Here’s what happened: Verizon, AT&T and Sprint will reportedly stop selling data about the location of individual consumers to LocationSmart and Zumigo, which then sell that data to other businesses for a variety of tasks, including online marketing and fraud prevention. The moves followed accusations that the real-time location data was sold to a prison technology company that boasted it could track any U.S.-based cell phone in seconds — a charge that raised the ire of Senator Ron Wyden from Oregon.

T-Mobile, meanwhile, has said it will “not sell customer location data to shady middlemen,” according to The Wall Street Journal (WSJ), which also reported that the data aggregators have denied wrongdoing. There was no immediate indication Wednesday (June 20) that wireless customers would notice the changes, at least immediately, or that other data-aggregation firms would face similar punishments.

Still, it is difficult to see how this news does not lead to more attention about how location data is accumulated, packaged, sold and used by companies competing in the digital space — especially in the aftermath of the FacebookCambridge Analytica data security controversy. (Granted, consumers do not seem to have shied away from using Facebook, but government authorities are still investigating the matter.)

Location Data Stakes

The stakes for real-time location data sharing will certainly keep increasing. To take one of many examples out there, a survey by location data firm Factual of 700 location data buyers in the United States recently found that 80 percent of those respondents credit such data with increasing the effectiveness of advertising and marketing campaigns.
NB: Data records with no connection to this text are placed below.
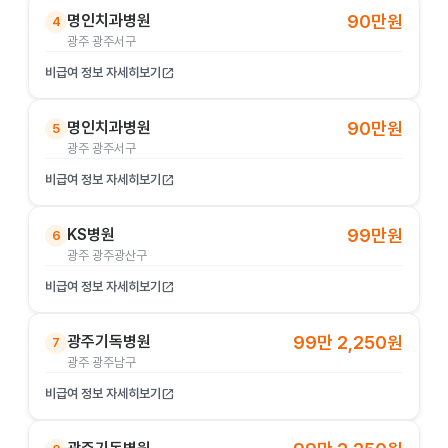
명인치과병원
90만원
4
광주 광주서구
비급여 정보 자세히보기
open_in_new
명인치과병원
90만원
5
광주 광주서구
비급여 정보 자세히보기
open_in_new
KS병원
99만원
6
광주 광주광산구
비급여 정보 자세히보기
open_in_new
광주기독병원
99만 2,250원
7
광주 광주남구
비급여 정보 자세히보기
open_in_new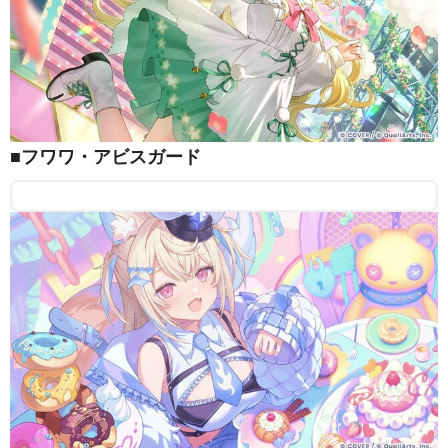
■フワワ・アビスガード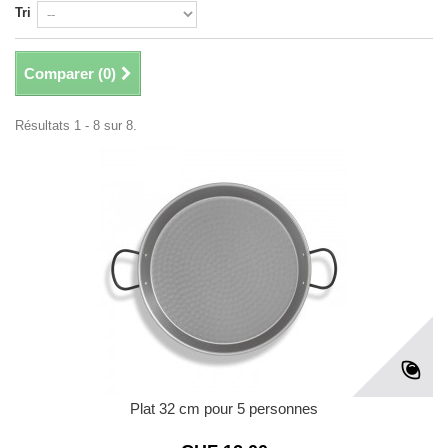
Tri
Comparer (
0
)
Résultats 1 - 8 sur 8.
Plat 32 cm pour 5 personnes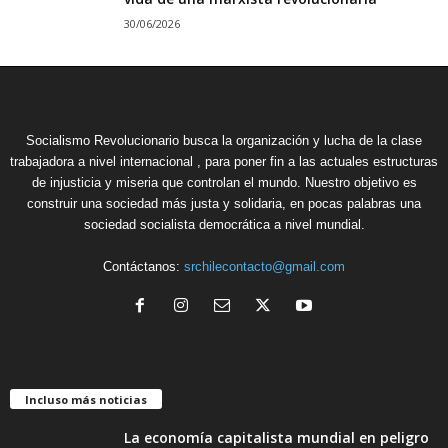
30/06/2026
Socialismo Revolucionario busca la organización y lucha de la clase
trabajadora a nivel internacional , para poner fin a las actuales estructuras
de injusticia y miseria que controlan el mundo. Nuestro objetivo es
construir una sociedad más justa y solidaria, en pocas palabras una
sociedad socialista democrática a nivel mundial.
Contáctanos:
srchilecontacto@gmail.com
Incluso más noticias
La economía capitalista mundial en peligro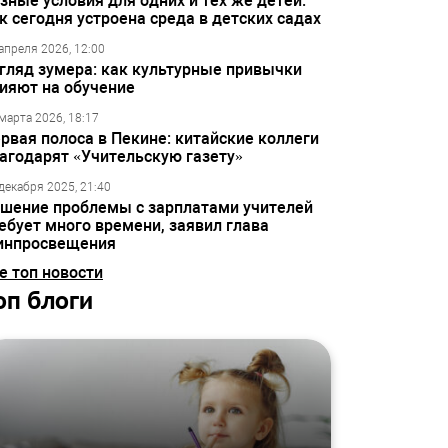
зные условия для одних и тех же детей:
к сегодня устроена среда в детских садах
апреля 2026, 12:00
гляд зумера: как культурные привычки
ияют на обучение
марта 2026, 18:17
рвая полоса в Пекине: китайские коллеги
агодарят «Учительскую газету»
декабря 2025, 21:40
шение проблемы с зарплатами учителей
ебует много времени, заявил глава
инпросвещения
е топ новости
оп блоги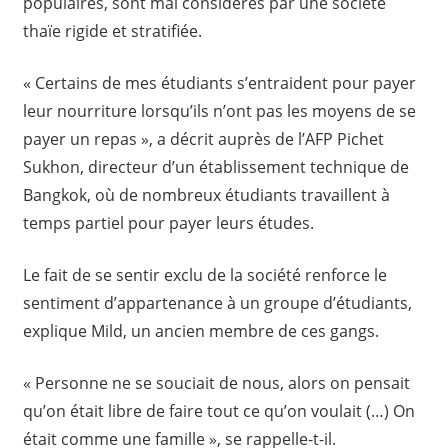
populaires, sont mal considérés par une société
thaïe rigide et stratifiée.
« Certains de mes étudiants s’entraident pour payer
leur nourriture lorsqu’ils n’ont pas les moyens de se
payer un repas », a décrit auprès de l’AFP Pichet
Sukhon, directeur d’un établissement technique de
Bangkok, où de nombreux étudiants travaillent à
temps partiel pour payer leurs études.
Le fait de se sentir exclu de la société renforce le
sentiment d’appartenance à un groupe d’étudiants,
explique Mild, un ancien membre de ces gangs.
« Personne ne se souciait de nous, alors on pensait
qu’on était libre de faire tout ce qu’on voulait (…) On
était comme une famille », se rappelle-t-il.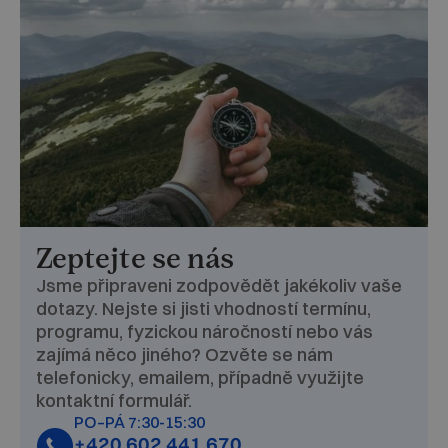
Zeptejte se nás
Jsme připraveni zodpovědět jakékoliv vaše
dotazy. Nejste si jisti vhodností termínu,
programu, fyzickou náročností nebo vás
zajímá něco jiného? Ozvěte se nám
telefonicky, emailem, případně využijte
kontaktní formulář.
PO–PÁ 7:30-15:30
+420 602 441 670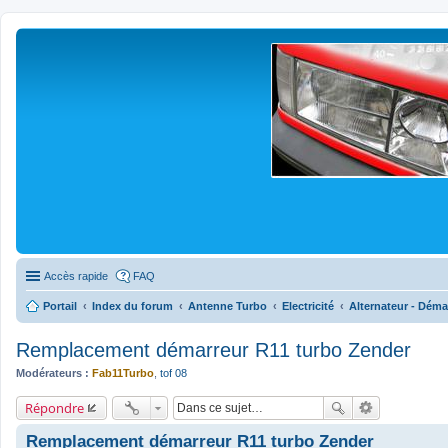
Accès rapide
FAQ
Portail
Index du forum
Antenne Turbo
Electricité
Alternateur - Déma
Remplacement démarreur R11 turbo Zender
Modérateurs :
Fab11Turbo
,
tof 08
Répondre
Remplacement démarreur R11 turbo Zender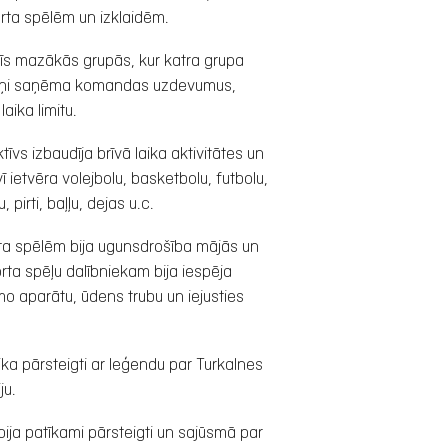
orta spēlēm un izklaidēm.
trīs mazākās grupās, kur katra grupa
pteiņi saņēma komandas uzdevumus,
aika limitu.
tīvs izbaudīja brīvā laika aktivitātes un
 ietvēra volejbolu, basketbolu, futbolu,
 pirti, baļļu, dejas u.c.
rta spēlēm bija ugunsdrošība mājās un
rta spēļu dalībniekam bija iespēja
 aparātu, ūdens trubu un iejusties
tika pārsteigti ar leģendu par Turkalnes
ju.
bija patīkami pārsteigti un sajūsmā par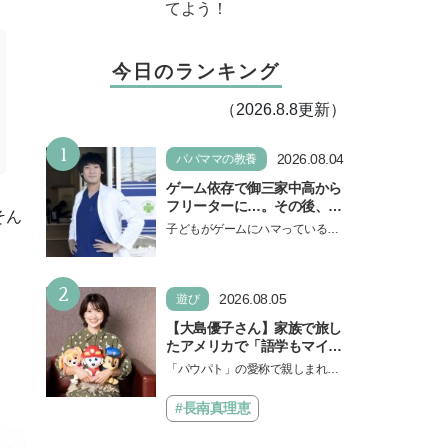
てよう！
今日のランキング
（2026.8.8更新）
1
2026.08.04
パパママの教養
ゲーム依存で御三家中高から
フリーターに…。その後、医
そん
学部へ逆転合格した現役医師
子どもがゲームにハマっている
が断言「ゲームの経験が受験
と、顔をしかめ、「やめなさ
勉強に役立った」そう考える
い！」という親御さんは多いでし
背景とは
2
ょう。中学受験を控えてい…
2026.08.05
遊び
【大島優子さん】家族で旅し
たアメリカで「語学もマイン
ドも！ 子どもの成長はすごか
「パウパト」の愛称で親しまれる
った」声優をつとめた映画
人気アニメ「パウ・パトロール」
『パウ・パトロール ザ・ダイ
の劇場版シリーズ第3弾、映画『パ
#長南真理恵
ノ・ムービー』ではあきらめ
ウ・パトロール ザ…
なければ何でもできると子ど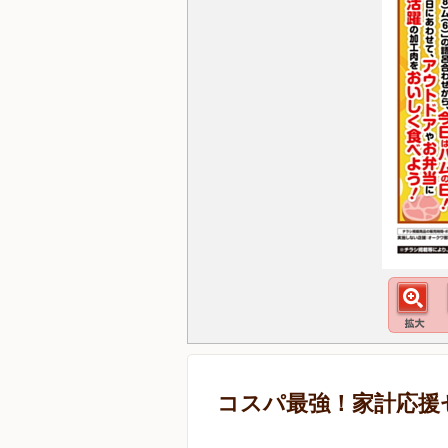
コスパ最強！家計応援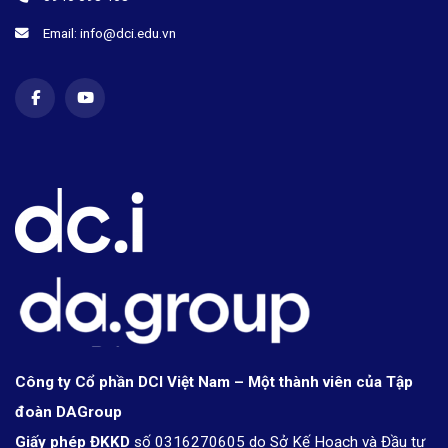
Email: info@dci.edu.vn
Công ty Cổ phần DCI Việt Nam – Một thành viên của Tập
đoàn DAGroup
Giấy phép ĐKKD
số 0316270605 do Sở Kế Hoạch và Đầu tư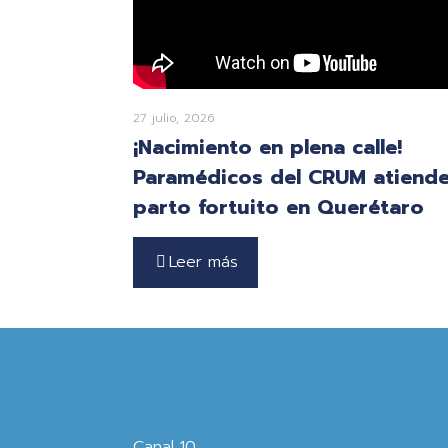
27 julio, 2026
¡Nacimiento en plena calle!
Paramédicos del CRUM atiend
parto fortuito en Querétaro
Leer más
Canal 10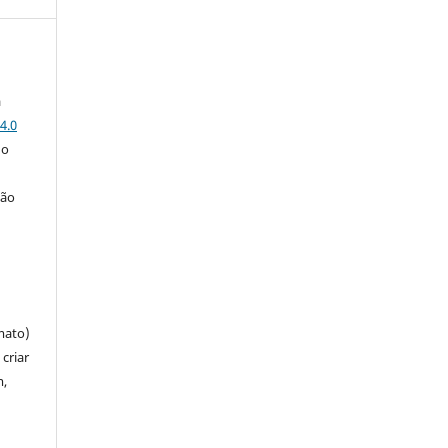
a
4.0
 o
ção
mato)
criar
m,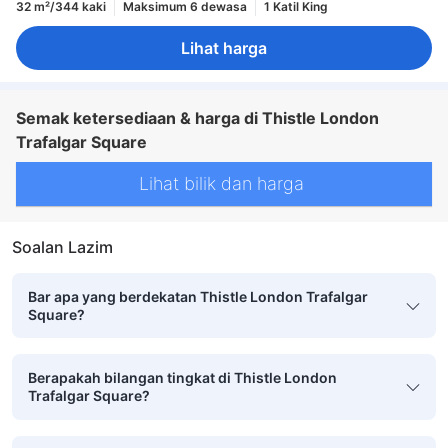
32 m²/344 kaki
Maksimum 6 dewasa
1 Katil King
Lihat harga
Semak ketersediaan & harga di Thistle London
Trafalgar Square
Lihat bilik dan harga
Soalan Lazim
Bar apa yang berdekatan Thistle London Trafalgar
Square?
Berapakah bilangan tingkat di Thistle London
Trafalgar Square?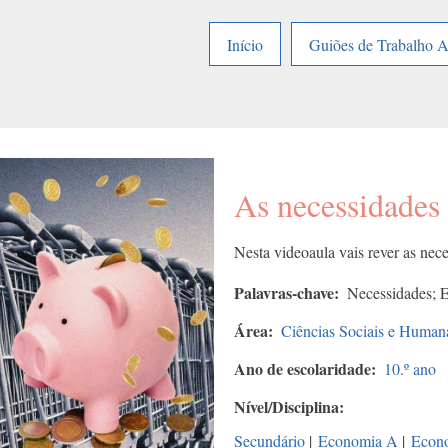
Início
Guiões de Trabalho 
As necessidades
Nesta videoaula vais rever as ne
Palavras-chave
Necessidades; E
Área
Ciências Sociais e Human
Ano de escolaridade
10.º ano
Nível/Disciplina
Secundário
|
Economia A
|
Econ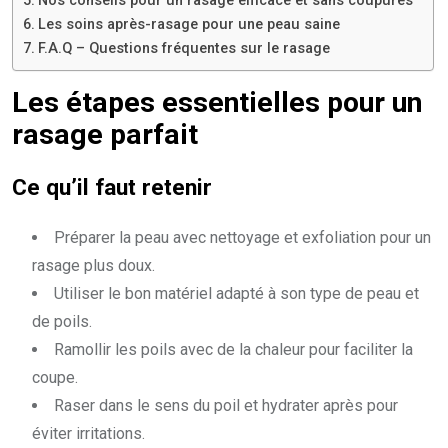
Nos conseils pour un rasage efficace et sans coupures
Les soins après-rasage pour une peau saine
F.A.Q – Questions fréquentes sur le rasage
Les étapes essentielles pour un
rasage parfait
Ce qu’il faut retenir
Préparer la peau avec nettoyage et exfoliation pour un
rasage plus doux.
Utiliser le bon matériel adapté à son type de peau et
de poils.
Ramollir les poils avec de la chaleur pour faciliter la
coupe.
Raser dans le sens du poil et hydrater après pour
éviter irritations.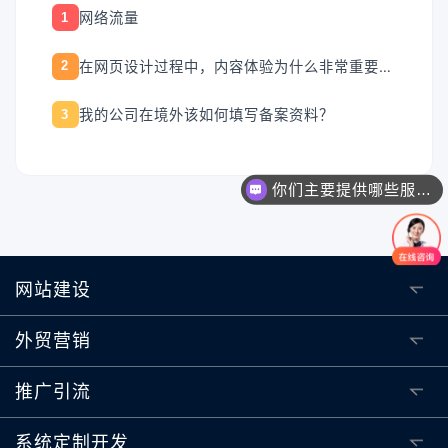
网络流量
1
在网页设计过程中，内容体验为什么非常重要的呢?
2
我的公司在境外该如何填写备案资料？
3
你们主要提供哪些服务？可以根据需求定制吗？
网站建设
外贸营销
推广引流
系统定制开发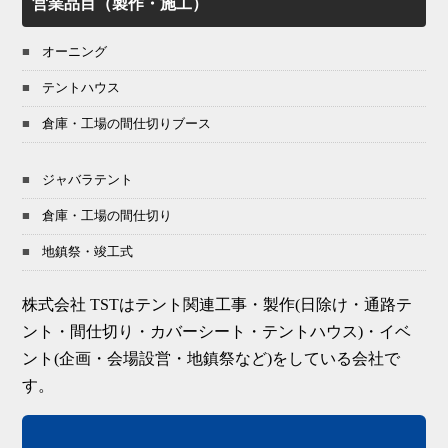
営業品目（製作・施工）
オーニング
テントハウス
倉庫・工場の間仕切りブース
ジャバラテント
倉庫・工場の間仕切り
地鎮祭・竣工式
株式会社 TSTはテント関連工事・製作(日除け・通路テ
ント・間仕切り・カバーシート・テントハウス)・イベ
ント(企画・会場設営・地鎮祭など)をしている会社で
す。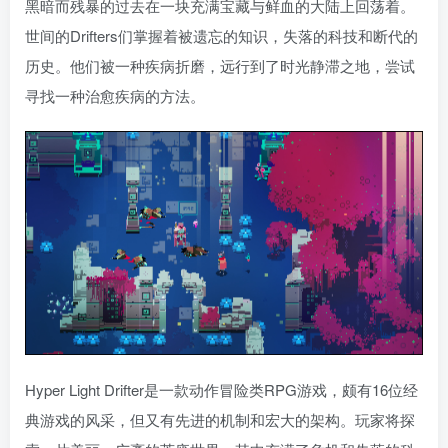
黑暗而残暴的过去在一块充满宝藏与鲜血的大陆上回荡着。
世间的Drifters们掌握着被遗忘的知识，失落的科技和断代的
历史。他们被一种疾病折磨，远行到了时光静滞之地，尝试
寻找一种治愈疾病的方法。
Hyper Light Drifter是一款动作冒险类RPG游戏，颇有16位经
典游戏的风采，但又有先进的机制和宏大的架构。玩家将探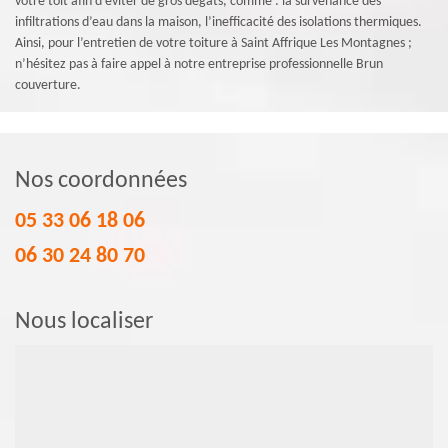
votre toit afin d’éviter de gros dégâts, comme : la survenance des
infiltrations d’eau dans la maison, l’inefficacité des isolations thermiques.
Ainsi, pour l’entretien de votre toiture à Saint Affrique Les Montagnes ;
n’hésitez pas à faire appel à notre entreprise professionnelle Brun
couverture.
Nos coordonnées
05 33 06 18 06
06 30 24 80 70
Nous localiser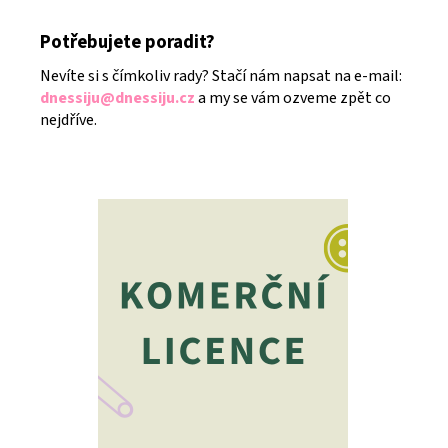
Potřebujete poradit?
Nevíte si s čímkoliv rady? Stačí nám napsat na e-mail:
dnessiju@dnessiju.cz
a my se vám ozveme zpět co
nejdříve.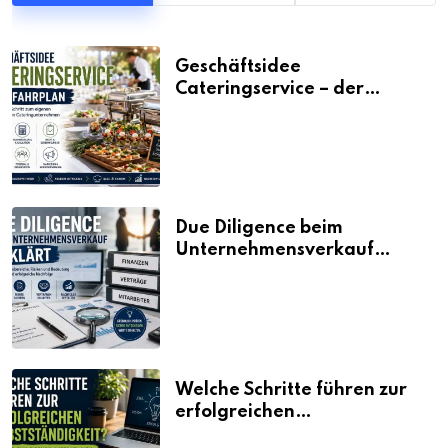
Geschäftsidee
Cateringservice – der
Fahrplan
Due Diligence beim
Unternehmensverkauf
erklärt
Welche Schritte führen zur
erfolgreichen
Selbstständigkeit?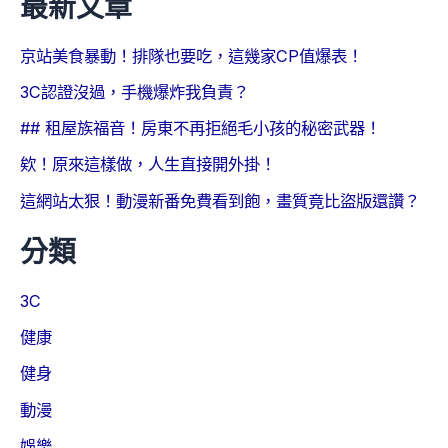
最新文章
京站美食暴動！排隊也要吃，這幾家CP值爆表！
3C認證沒過，手機爆炸我負責？
## 租屋族福音！房東不再拒絕毛小孩的秘密武器！
欸！原來這樣做，人生直接開外掛！
這網站太狠！動漫新番免費看到飽，畫質竟比盜版還讚？
分類
3C
健康
健身
動漫
娛樂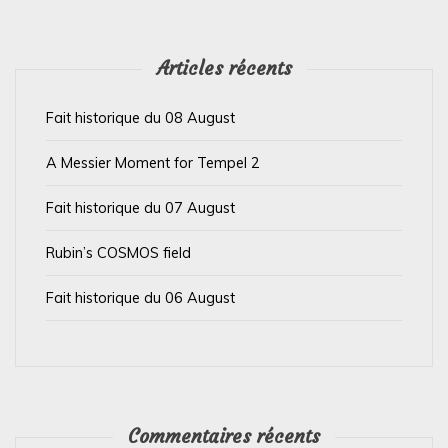
e
l
’
Articles récents
a
Fait historique du 08 August
r
t
A Messier Moment for Tempel 2
i
Fait historique du 07 August
c
l
Rubin’s COSMOS field
e
Fait historique du 06 August
Commentaires récents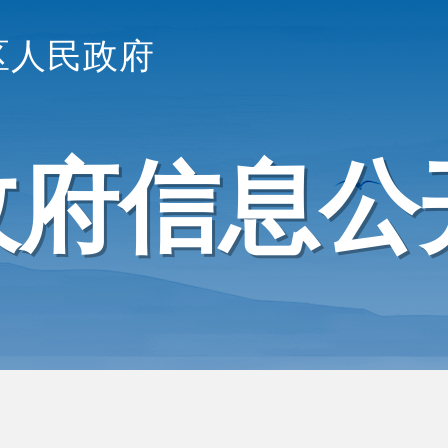
区人民政府
政府信息公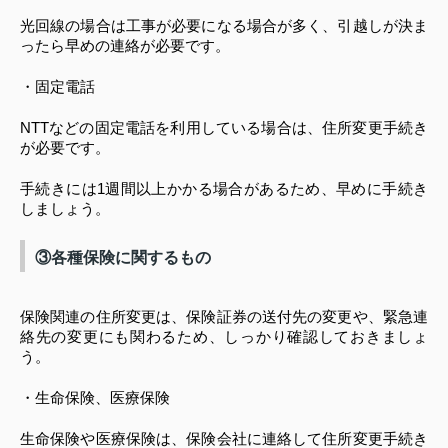
光回線の場合は工事が必要になる場合が多く、引越しが決ま
ったら早めの連絡が必要です。
・固定電話
NTTなどの固定電話を利用している場合は、住所変更手続き
が必要です。
手続きには1週間以上かかる場合があるため、早めに手続き
しましょう。
③各種保険に関するもの
保険関連の住所変更は、保険証券の送付先の変更や、緊急連
絡先の変更にも関わるため、しっかり確認しておきましょ
う。
・生命保険、医療保険
生命保険や医療保険は、保険会社に連絡して住所変更手続き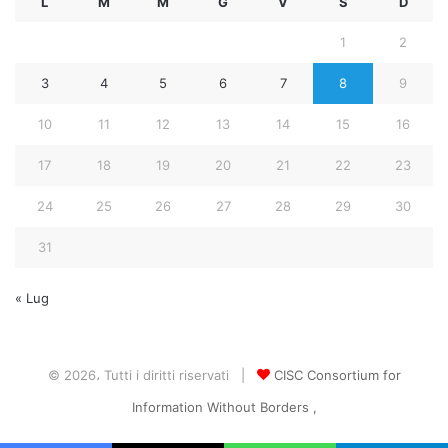
L
M
M
G
V
S
D
1
2
3
4
5
6
7
8
9
10
11
12
13
14
15
16
17
18
19
20
21
22
23
24
25
26
27
28
29
30
31
« Lug
© 2026، Tutti i diritti riservati |
CISC Consortium for
Information Without Borders ,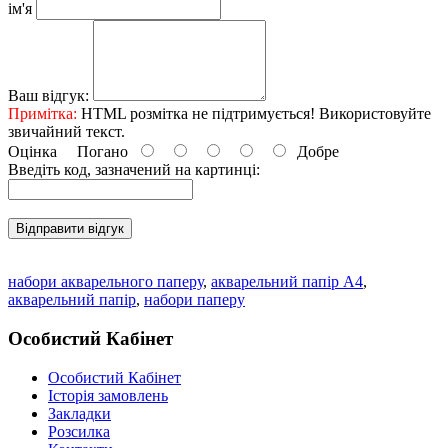
ім'я
Ваш відгук:
Примітка:
HTML розмітка не підтримується! Використовуйте
звичайний текст.
Оцінка
Погано
Добре
Введіть код, зазначений на картинці:
Відправити відгук
набори акварельного паперу
,
акварельний папір А4
,
акварельний папір
,
набори паперу
Особистий Кабінет
Особистий Кабінет
Історія замовлень
Закладки
Розсилка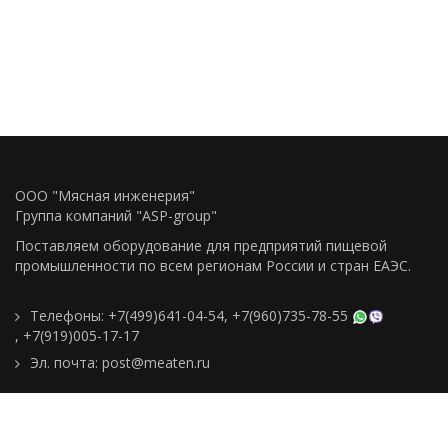
ООО "Мясная инженерия"
Группа компаний "ASP-group"
Поставляем оборудование для предприятий пищевой
промышленности по всем регионам Росcии и стран ЕАЭС.
Телефоны:
+7(499)641-04-54
,
+7(960)735-78-55
,
+7(919)005-17-17
Эл. почта:
post@meaten.ru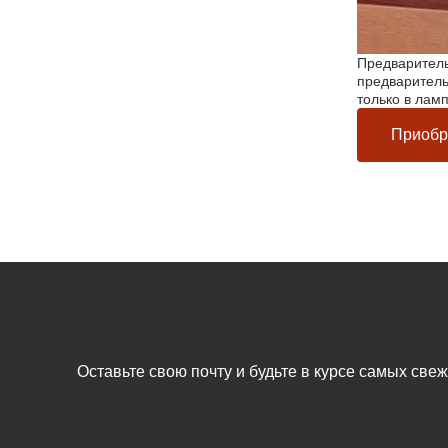
Предваритель
предваритель
только в лам
Приобр
Оставьте свою почту и будьте в курсе самых све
When it comes to mobile marketing, the survey found that 85 percent of respondents experienced growth in their customer bases as a result of location data, with 83 percent reporting higher customer engagement and 77 percent gaining a “deeper knowledge of customers’ needs and interests.”

Other data about the ties among location, payment and commerce support those points. Consumers tend to visit merchants within five miles of home for purchases such as groceries, gas and restaurant food  underscoring the importance of using location data to craft effective online marketing message and retail offers.

Moreover, the “majority of consumer engagement with brands — 85 to 95 percent — happens through local listings, local web pages or other local search results,” according to a report, which added that “50 percent of brands are using location data to target consumers,” and that “25 percent of leading brands’ marketing budgets are spent on location-based marketing and projected to rise.” In 2016, in fact, “$12.4 billion was spent on location-targeted ad spending by U.S. brands, and that figure is projected to rise to $32.4 billion by 2021, equivalent to 45 percent of all mobile ad revenue.”

What’s Next?

And that’s not all.

The larger role being played by location data is highlighted by Amazon’s view of how that information can appeal to consumers — after all, whatever Amazon does is almost always imitated, copied or reacted to by the wider payments and commerce industry. The eCommerce firm keeps beefing up the location capabilities of Alexa, including rolling out a new API that enables developers to build skills that deliver food and groceries to a customer’s home or provide directions to a store.

So what’s next for location data sharing in light of the developments this week with those wireless carriers? More control over that data seems likely, at least according to the WSJ.

“Chirag Bakshi, Zumigo’s founder and chief executive, said Verizon told his company it has until November to agree on a solution that more tightly controls customer data,” the newspaper reported.

There may also be more focus on exactly how companies gain consent from consumers to share their data, the paper added. Meanwhile, Wyden doesn’t seem like he’ll back off from pressuring wireless carriers to end relationships with controversial location data firms, or how that data is used, given the aggressive tone of his recent statements.

What that means for the role of real-time location data sharing in payments and commerce remains unclear, but more scrutiny does appear to be a reasonable bet.